Threat actors are exploiting the massive business disruption from CrowdStrike’s glitchy update on Friday to target companies with data wipers and remote access tools.
As businesses are looking for assistance to fix affected Windows hosts, researchers and government agencies have spotted an increase in phishing emails trying to take advantage of the situation.
Official channel communication
In an update today, CrowdStrike says it “is actively assisting customers” impacted by the recent content update that crashed millions of Windows hosts worldwide.
The company advises customers to verify that they communicate with legitimate representatives through official channels since “adversaries and bad actors will try to exploit events like this.”
“I encourage everyone to remain vigilant and ensure that you’re engaging with official CrowdStrike representatives. Our blog and technical support will continue to be the official channels for the latest updates” – George Kurtz, CrowdStrike CEO
The U.K. National Cyber Security Center (NCSC) also warned that it observed an increase in phishing messages aiming to take advantage of the outage.
Automated malware analysis platform AnyRun noticed “an increase in attempts at impersonating CrowdStrike that can potentially lead to phishing” [1, 2, 3].
Malware cloaked as fixes and updates
On Saturday, cybersecurity researcher g0njxa first reported a malware campaign targeting BBVA bank customers that offered a fake CrowdStrike Hotfix update that installs the Remcos RAT.
The fake hotfix was promoted through a phishing site, portalintranetgrupobbva[.]com, which pretended to be a BBVA Intranet portal.
Enclosed in the malicious archive are instructions telling employees and partners to install the update to avoid errors when connecting to the company’s internal network.
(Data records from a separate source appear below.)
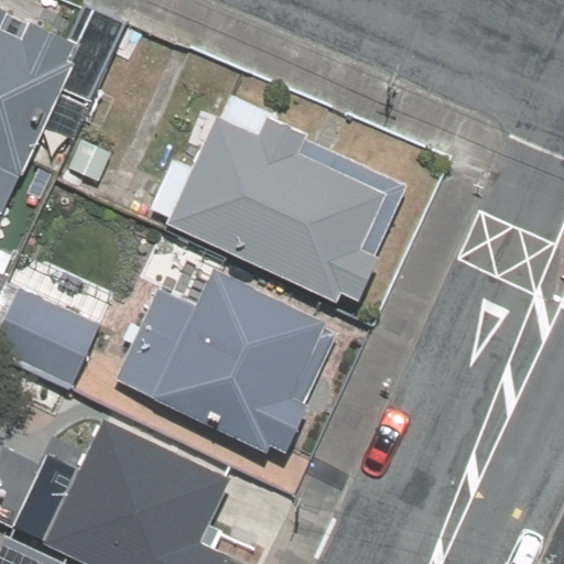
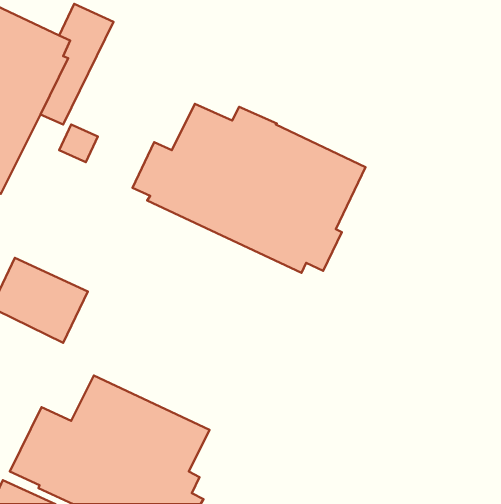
building: [112,269,336,454] -> none

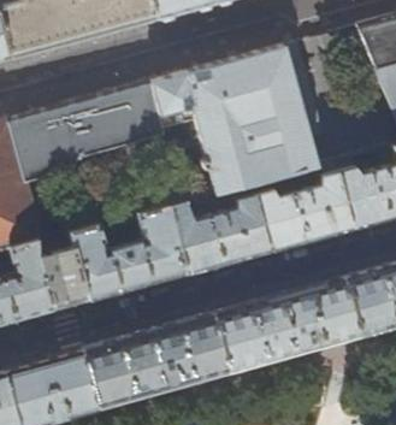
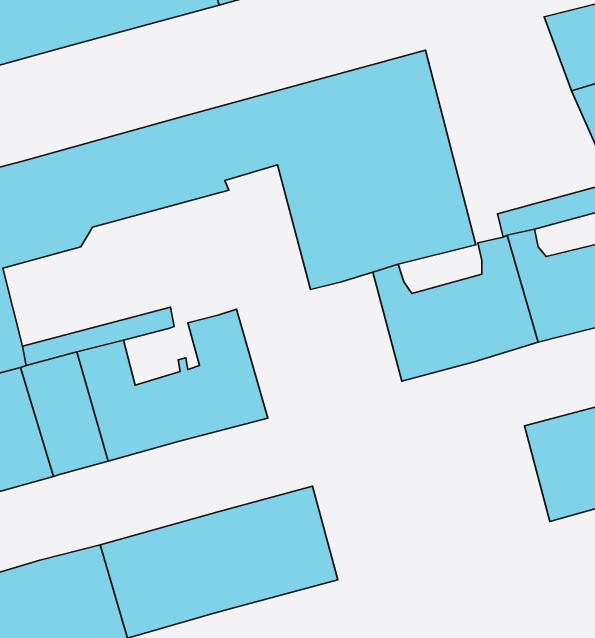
building: [167,184,270,275] -> none
building: [214,279,361,374] -> none

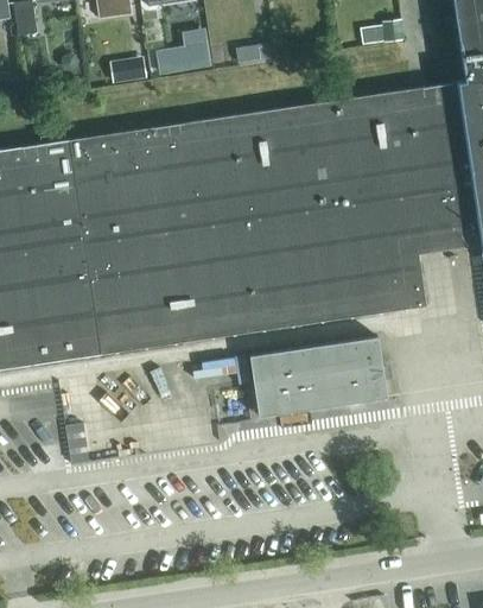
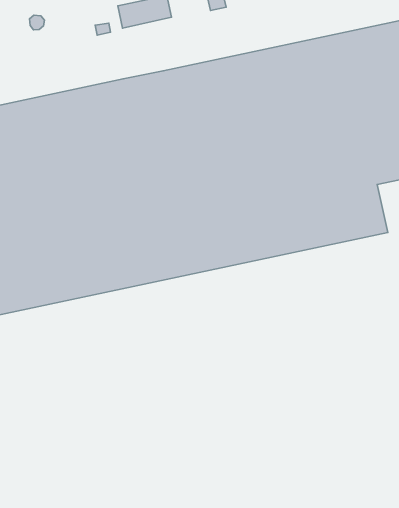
building: [249,337,387,417] -> none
“Mandatory update to avoid connection and synchronization errors to the company’s internal network,” reads the ‘instrucciones.txt’ file in Spanish.
AnyRun, who also tweeted about the same campaign, said that the fake hotfix delivers HijackLoader, which then drops the Remcos remote access tool on the infected system.
In another warning, AnyRun announced that attackers are distributing a data wiper under the pretense of delivering an update from CrowdStrike.
“It decimates the system by overwriting files with zero bytes and then reports it over #Telegram,” AnyRun says.
This campaign was claimed by the pro-Iranian hacktivist group Handala, who stated on Twitter that they impersonated CrowdStrike in emails to Israeli companies to distribute the data wiper.
The threat actors impersonated CrowdStrike by sending emails from the domain’ crowdstrike.com.vc,’ telling customers that a tool was created to bring Windows systems back online.
The emails include a PDF seen by BleepingComputer that contains further instructions on running the fake update, as well as a link to download a malicious ZIP archive from a file hosting service. This zip file contains an executable named ‘Crowdstrike.exe.’
Once the fake CrowdStrike update is executed, the data wiper is extracted to a folder under %Temp% and launched to destroy data stored on the device.
Millions of Windows hosts crashed
The defect in CrowdStrike’s software update had a massive impact on Windows systems at numerous organizations, making it too good an opportunity for cybercriminals to pass.
According to Microsoft, the faulty update “affected 8.5 million Windows devices, or less than one percent of all Windows machines.”
The damage happened in 78 minutes, between 04:09 UTC and 05:27 UTC.
Despite the low percentage of affected systems and CrowdStrike’s effort to correct the issue quickly, the impact was huge.
Computer crashes led to thousands of flights being canceled, disrupted activity at financial companies, brought down hospitals, media organizations, railways, and even impacted emergency services.
In a post-mortem blog post on Saturday, CrowdStrike explains that the cause of the outage was a channel file (sensor configuration) update to Windows hosts (version 7.11 and above) that triggered a logic error leading to a crash.
While the channel file responsible for the crashes has been identified and no longer causes problems, companies that still struggle to restore systems to normal operations can follow CrowdStrike’s instructions to recover individual hosts, BitLocker Keys, and cloud-based environments.